3) Comparación de distintas técnicas del habla y del lenguaje en la enfermedad de Parkinson

Herd CP, Tomlinson CL, Deane KHO, Brady MC, Smith CH, Sackley CM, Clarke CE.
Comparison of speech and language therapy techniques for speech problems in Parkinson’s disease.
Cochrane Database of Systematic Reviews 2012, Issue 8. Art. No.: CD002814. DOI: 10.1002/14651858.CD002814.pub2.

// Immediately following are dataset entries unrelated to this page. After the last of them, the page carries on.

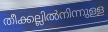
തീക്കല്ലിൽനിന്നുള്ള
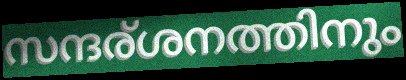
സന്ദര്ശനത്തിനും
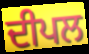
ਦੀਪਲ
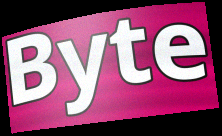
Byte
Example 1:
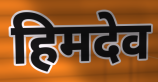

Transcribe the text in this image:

हिमदेव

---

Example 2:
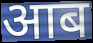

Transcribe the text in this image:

आब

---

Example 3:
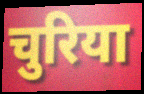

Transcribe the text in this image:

चुरिया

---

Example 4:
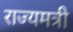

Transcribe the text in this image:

राज्यमत्री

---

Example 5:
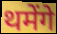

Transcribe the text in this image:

थमेंगे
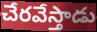
చేరవేస్తాడు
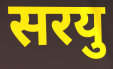
सरयु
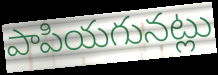
పాపియగునట్లు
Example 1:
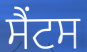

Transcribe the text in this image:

ਸੈਂਟਸ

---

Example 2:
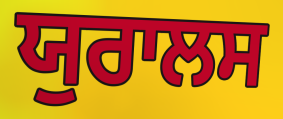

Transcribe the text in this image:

ਯੁਰਾਲਸ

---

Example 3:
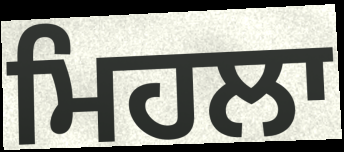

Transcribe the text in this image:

ਮਿਹਲਾ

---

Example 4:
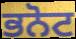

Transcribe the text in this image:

ਭਨੋਟ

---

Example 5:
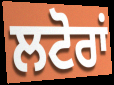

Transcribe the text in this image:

ਲਟੋਰਾਂ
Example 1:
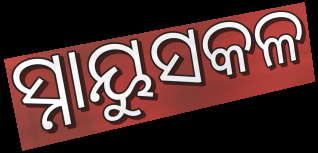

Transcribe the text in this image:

ସ୍ନାୟୁସକଳ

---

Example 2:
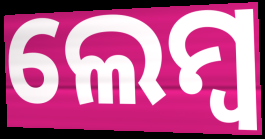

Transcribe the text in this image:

ଲେମ୍ବ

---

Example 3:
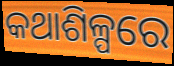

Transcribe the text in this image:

କଥାଶିଳ୍ପରେ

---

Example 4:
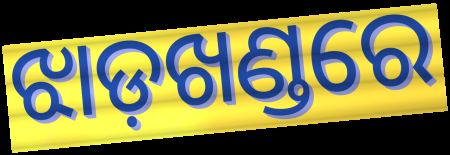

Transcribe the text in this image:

ଝାଡ଼ଖଣ୍ଡରେ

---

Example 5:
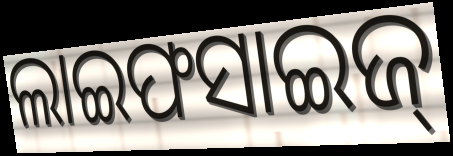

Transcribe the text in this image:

ଲାଇଫସାଇଜ୍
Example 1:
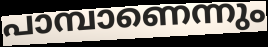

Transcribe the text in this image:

പാമ്പാണെന്നും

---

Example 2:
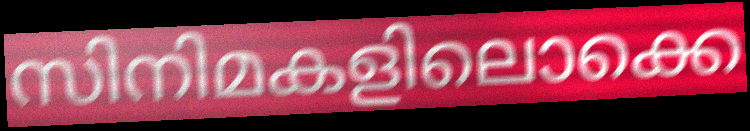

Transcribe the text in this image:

സിനിമകളിലൊക്കെ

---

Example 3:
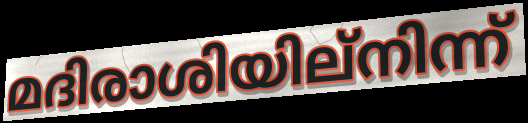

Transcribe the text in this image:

മദിരാശിയില്നിന്ന്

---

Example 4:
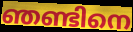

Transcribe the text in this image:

ഞണ്ടിനെ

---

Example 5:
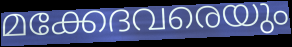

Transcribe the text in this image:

മക്കേദവരെയും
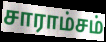
சாராம்சம்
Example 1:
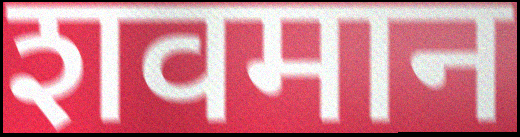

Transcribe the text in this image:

शवमान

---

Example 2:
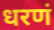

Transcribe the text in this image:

धरणं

  • Esta revisión compara los beneficios de distintas intervenciones logopédicas para las personas con enfermedad de Parkinson
  • Se encontraron 6 ensayos con un total de 159 pacientes.
  • CONCLUSIONES: Los métodos terapéuticos variaron tanto que el meta-análisis de los resultados no fue posible. Teniendo en cuenta el pequeño número de pacientes y las fallas metodológicas en estos estudios, no hay pruebas suficientes para apoyar el uso de una intervención u otra para el tratamiento de trastornos del habla en personas con enfermedad de Parkinson.

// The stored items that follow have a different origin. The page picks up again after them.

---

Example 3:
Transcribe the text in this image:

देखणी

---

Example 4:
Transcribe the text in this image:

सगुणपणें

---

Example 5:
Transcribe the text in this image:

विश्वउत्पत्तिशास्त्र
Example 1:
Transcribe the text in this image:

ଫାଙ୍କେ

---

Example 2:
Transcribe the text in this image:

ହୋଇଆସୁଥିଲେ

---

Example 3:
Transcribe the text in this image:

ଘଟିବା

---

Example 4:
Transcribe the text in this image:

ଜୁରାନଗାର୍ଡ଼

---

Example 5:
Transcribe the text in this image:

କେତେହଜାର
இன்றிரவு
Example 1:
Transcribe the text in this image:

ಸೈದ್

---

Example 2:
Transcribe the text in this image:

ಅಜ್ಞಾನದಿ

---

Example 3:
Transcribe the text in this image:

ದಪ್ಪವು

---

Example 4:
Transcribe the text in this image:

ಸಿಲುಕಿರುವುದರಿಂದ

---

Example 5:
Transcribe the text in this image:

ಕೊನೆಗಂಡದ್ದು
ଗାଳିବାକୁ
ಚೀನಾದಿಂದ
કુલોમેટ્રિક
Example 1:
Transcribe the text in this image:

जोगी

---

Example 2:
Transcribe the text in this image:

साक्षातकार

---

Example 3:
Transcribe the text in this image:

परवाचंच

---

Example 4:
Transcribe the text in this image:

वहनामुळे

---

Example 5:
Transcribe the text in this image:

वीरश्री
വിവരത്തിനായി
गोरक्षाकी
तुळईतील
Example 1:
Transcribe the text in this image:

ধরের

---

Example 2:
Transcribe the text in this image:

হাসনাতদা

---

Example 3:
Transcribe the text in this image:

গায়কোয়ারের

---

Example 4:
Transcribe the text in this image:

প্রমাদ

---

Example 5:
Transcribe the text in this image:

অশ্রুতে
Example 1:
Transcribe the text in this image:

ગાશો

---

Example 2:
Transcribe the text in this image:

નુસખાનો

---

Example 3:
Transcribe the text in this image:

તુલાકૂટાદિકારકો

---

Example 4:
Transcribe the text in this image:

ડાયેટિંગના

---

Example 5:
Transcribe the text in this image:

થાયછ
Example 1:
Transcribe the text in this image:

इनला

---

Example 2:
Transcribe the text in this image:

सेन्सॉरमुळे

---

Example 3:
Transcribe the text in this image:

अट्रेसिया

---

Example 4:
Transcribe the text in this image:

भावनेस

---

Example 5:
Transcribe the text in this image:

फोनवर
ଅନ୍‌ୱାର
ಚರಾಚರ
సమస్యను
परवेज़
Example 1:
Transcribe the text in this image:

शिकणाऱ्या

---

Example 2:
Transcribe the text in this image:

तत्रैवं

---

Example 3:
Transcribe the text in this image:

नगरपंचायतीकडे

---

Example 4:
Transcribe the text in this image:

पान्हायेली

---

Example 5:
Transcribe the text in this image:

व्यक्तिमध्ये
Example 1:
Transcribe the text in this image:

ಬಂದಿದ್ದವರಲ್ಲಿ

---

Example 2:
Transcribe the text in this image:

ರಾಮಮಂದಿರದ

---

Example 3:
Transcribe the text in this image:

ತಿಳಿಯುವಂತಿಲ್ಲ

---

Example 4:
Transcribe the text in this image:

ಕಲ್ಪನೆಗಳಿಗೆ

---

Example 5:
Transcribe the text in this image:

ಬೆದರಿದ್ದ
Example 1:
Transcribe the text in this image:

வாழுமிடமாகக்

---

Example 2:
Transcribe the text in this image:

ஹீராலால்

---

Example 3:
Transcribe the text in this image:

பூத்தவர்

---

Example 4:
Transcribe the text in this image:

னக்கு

4) Tratamientos no farmacológicos para la disfagia en la enfermedad de Parkinson

Herd CP, Tomlinson CL, Deane KHO, Brady MC, Smith CH, Sackley CM, Clarke CE.
Comparison of speech and language therapy techniques for speech problems in Parkinson’s disease.
Cochrane Database of Systematic Reviews 2012, Issue 8. Art. No.: CD002814. DOI: 10.1002/14651858.CD002814.pub2.

  • Esta revisión comparó los beneficios del tratamiento de la deglución versus un placebo (tratamiento simulado) o ningún tratamiento para los trastornos de deglución de la enfermedad de Parkinson.
  • No había ningún ensayo controlado con asignación al azar o no, en este campo.
  • CONCLUSIONES: No hay ninguna evidencia proveniente de ensayos para demostrar o refutar el beneficio del tratamiento de la deglución para los trastornos de la deglución en personas con la enfermedad de Parkinson. Debe hacerse hincapié en que esta falta de evidencia no significa falta de efecto. Se necesitan ECAs grandes bien diseñados, controlados con placebo, que evalúen la efectividad del tratamiento para la disfagia de la enfermedad de Parkinson y sean informados según las pautas CONSORT. Deben escogerse medidas de resultado convenientes para que pueda evaluarse la eficacia y efectividad del tratamiento de la deglución no farmacológico y llevar a cabo un análisis económico.